# WHAT YOU SHOULD DO:
Copy nothing from the entries below except the lines from the one containing "WebRTC Swarm for musical ensembles." through the one containing "Пример добавления радио через консоль", and copy those exactly.

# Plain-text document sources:

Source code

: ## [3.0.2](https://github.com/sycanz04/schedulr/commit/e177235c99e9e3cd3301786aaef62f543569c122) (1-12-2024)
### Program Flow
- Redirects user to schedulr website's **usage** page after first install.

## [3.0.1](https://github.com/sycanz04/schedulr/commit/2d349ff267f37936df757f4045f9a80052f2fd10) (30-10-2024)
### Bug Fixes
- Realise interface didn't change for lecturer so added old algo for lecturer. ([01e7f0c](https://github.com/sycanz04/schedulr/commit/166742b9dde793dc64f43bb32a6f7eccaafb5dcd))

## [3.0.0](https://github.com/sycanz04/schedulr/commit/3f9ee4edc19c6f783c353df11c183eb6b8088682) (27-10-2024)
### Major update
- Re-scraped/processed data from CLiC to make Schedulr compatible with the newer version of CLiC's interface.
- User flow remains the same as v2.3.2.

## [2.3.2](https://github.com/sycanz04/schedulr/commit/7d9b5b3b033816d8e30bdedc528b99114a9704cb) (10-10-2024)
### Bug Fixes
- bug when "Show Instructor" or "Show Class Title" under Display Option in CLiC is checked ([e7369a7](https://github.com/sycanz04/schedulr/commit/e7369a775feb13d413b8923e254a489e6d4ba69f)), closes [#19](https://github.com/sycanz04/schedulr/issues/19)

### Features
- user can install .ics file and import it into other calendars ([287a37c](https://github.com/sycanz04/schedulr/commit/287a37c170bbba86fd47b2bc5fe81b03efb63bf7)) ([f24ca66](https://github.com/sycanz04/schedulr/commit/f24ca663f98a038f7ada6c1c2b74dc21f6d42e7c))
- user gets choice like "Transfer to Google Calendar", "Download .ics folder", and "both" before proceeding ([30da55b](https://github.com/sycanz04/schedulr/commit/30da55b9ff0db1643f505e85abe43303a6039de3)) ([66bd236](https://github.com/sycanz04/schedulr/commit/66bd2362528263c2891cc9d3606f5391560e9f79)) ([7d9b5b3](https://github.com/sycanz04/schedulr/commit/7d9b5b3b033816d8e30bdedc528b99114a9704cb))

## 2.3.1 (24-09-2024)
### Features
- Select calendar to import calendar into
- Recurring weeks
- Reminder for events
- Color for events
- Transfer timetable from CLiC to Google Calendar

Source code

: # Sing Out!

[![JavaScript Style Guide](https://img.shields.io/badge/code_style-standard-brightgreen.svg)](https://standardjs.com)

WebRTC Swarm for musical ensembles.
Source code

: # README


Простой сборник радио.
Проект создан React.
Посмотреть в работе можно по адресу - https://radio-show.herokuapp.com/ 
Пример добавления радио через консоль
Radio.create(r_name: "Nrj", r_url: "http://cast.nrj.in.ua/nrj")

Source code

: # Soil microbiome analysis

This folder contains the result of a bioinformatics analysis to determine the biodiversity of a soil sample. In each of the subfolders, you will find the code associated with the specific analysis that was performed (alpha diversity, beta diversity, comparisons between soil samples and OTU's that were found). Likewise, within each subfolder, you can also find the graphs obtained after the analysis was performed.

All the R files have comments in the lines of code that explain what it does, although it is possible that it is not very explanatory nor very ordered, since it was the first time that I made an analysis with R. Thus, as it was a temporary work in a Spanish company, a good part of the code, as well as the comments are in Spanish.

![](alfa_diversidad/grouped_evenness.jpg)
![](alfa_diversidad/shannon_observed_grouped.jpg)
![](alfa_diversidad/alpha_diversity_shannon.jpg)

# TASK SOLUTION:
WebRTC Swarm for musical ensembles.
Source code

: # README


Простой сборник радио.
Проект создан React.
Посмотреть в работе можно по адресу - https://radio-show.herokuapp.com/ 
Пример добавления радио через консоль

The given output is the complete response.